Poles Lose Faith as PiS Drives Politicisation of Church

SARAJEVO (BOSNIA AND HERZEGOVINA)
Reporting Democracy/Balkan Investigative Reporting Network

February 8, 2021

By Dariusz Kalan

Distrust of the Polish Catholic Church’s takeover of many aspects of life, its inability to handle internal scandals, and the discord between conservative dogma and some priests’ ostentatious wealth are driving many Poles away.

Warsaw – For Michal Rogalski, his Catholic faith meant much more than Sunday gatherings, decorating a Christmas tree and other religious routines. It was something he felt deeply about and has explored in various ways throughout his whole life.

Born in a staunchly Roman Catholic family, Rogalski, a 32-year-old translator, became an altar boy at the age of four. Later, for a year, he attended a pre-novitiate program required to join the Dominican friary, which he eventually abandoned, and he wrote a PhD thesis on Catholic modernism.

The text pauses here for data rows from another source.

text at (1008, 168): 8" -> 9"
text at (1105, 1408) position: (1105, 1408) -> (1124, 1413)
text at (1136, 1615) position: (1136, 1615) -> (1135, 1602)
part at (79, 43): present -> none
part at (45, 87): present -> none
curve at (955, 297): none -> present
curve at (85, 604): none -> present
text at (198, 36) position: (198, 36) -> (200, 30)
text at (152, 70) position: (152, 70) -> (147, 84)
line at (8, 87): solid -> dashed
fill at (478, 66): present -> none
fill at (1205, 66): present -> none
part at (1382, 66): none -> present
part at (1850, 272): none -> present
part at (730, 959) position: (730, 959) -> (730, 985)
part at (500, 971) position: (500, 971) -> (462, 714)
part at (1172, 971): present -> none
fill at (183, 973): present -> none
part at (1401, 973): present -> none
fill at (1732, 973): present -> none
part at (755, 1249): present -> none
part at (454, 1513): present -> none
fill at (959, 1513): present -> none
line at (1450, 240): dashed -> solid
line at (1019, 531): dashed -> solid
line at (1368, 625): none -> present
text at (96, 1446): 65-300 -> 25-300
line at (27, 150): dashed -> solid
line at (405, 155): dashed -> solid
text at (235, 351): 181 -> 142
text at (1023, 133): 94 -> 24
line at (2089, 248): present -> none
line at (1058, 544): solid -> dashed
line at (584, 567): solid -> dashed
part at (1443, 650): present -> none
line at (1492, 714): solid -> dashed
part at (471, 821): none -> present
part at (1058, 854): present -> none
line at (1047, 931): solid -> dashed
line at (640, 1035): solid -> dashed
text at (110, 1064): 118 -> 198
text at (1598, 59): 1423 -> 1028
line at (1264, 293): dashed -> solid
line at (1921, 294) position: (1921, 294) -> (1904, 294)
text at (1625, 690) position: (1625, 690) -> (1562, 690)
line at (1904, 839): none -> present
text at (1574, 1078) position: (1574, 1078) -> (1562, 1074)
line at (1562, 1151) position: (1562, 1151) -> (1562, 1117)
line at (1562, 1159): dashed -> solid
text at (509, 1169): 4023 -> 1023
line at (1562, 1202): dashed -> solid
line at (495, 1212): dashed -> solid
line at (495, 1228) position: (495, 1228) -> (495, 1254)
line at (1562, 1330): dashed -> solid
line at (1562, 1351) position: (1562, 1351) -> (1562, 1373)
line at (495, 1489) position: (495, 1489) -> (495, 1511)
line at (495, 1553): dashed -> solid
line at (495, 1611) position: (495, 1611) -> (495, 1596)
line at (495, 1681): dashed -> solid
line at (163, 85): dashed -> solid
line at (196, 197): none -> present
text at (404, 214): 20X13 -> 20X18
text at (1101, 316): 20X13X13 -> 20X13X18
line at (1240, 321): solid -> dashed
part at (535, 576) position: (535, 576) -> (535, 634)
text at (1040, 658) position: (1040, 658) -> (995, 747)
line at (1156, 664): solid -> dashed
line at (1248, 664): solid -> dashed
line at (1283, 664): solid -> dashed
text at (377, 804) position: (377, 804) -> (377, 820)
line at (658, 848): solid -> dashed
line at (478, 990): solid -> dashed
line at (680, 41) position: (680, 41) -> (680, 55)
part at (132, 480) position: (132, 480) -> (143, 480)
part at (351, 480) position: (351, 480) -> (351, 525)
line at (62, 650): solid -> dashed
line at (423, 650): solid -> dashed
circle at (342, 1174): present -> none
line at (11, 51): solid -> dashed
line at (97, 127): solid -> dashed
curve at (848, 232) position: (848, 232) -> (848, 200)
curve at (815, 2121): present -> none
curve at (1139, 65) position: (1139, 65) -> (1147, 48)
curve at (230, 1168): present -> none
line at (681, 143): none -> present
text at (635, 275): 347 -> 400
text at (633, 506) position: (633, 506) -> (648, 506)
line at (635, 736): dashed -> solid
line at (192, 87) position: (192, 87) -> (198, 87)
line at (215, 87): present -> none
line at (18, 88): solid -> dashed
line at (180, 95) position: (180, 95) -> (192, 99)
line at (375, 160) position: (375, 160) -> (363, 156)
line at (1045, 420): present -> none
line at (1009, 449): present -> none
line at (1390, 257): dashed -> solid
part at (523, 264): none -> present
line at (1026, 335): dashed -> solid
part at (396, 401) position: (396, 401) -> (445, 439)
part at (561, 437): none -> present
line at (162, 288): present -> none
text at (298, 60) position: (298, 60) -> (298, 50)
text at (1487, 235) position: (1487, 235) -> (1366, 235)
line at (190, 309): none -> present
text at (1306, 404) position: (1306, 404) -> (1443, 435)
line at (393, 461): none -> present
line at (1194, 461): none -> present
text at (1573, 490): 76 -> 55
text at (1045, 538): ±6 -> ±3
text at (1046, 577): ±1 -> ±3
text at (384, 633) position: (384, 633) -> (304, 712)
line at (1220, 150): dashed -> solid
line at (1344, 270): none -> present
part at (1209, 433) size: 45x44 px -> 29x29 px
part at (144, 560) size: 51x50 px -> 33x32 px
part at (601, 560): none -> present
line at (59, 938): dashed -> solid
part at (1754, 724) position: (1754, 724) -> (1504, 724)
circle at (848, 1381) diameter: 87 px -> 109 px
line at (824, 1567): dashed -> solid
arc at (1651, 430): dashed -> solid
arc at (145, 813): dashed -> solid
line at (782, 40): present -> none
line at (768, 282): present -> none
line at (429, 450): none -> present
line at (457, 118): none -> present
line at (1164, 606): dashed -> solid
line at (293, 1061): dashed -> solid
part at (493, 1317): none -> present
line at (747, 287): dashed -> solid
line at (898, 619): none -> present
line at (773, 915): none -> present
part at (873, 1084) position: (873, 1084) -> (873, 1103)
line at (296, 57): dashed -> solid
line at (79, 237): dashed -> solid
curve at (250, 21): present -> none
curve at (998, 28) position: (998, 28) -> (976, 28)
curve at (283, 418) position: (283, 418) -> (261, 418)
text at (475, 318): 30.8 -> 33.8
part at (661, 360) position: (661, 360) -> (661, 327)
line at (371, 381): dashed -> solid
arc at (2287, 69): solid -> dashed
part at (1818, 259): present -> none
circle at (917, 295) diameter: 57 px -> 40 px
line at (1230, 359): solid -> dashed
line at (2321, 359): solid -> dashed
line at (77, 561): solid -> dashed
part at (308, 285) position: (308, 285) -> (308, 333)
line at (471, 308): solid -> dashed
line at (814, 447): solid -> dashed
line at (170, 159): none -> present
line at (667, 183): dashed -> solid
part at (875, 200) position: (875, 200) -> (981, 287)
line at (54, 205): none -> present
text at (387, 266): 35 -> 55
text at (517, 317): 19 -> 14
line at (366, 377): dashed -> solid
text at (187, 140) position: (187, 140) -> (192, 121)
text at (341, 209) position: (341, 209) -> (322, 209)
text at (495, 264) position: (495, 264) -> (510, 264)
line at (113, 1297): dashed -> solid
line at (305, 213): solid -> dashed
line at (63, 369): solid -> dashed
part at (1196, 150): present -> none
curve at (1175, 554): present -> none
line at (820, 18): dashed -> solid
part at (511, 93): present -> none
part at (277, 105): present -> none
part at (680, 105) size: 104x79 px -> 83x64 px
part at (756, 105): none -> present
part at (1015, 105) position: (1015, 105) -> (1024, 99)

Now, asked the most fundamental question about whether God exists, Rogalski, after a while and with some hesitation, replies: “It would be nice if he did.”

In July, it will be two years since this former fervent believer undertook an apostasy – an act of formal disaffiliation from religion, seen as a major sin by Catholic dogma – but is only now prepared to talk about it, following last year’s mass protests against the tightening, with the church’s backing, of the abortion law.

In his case, leaving the church and faith has been spread over years. Yet what ultimately weighed the scales in favour of apostasy were reports on the scale of clerical child abuse and the cover-ups of it, as well as the church’s tight alliance with the ruling right-wing Law and Justice (PiS) party.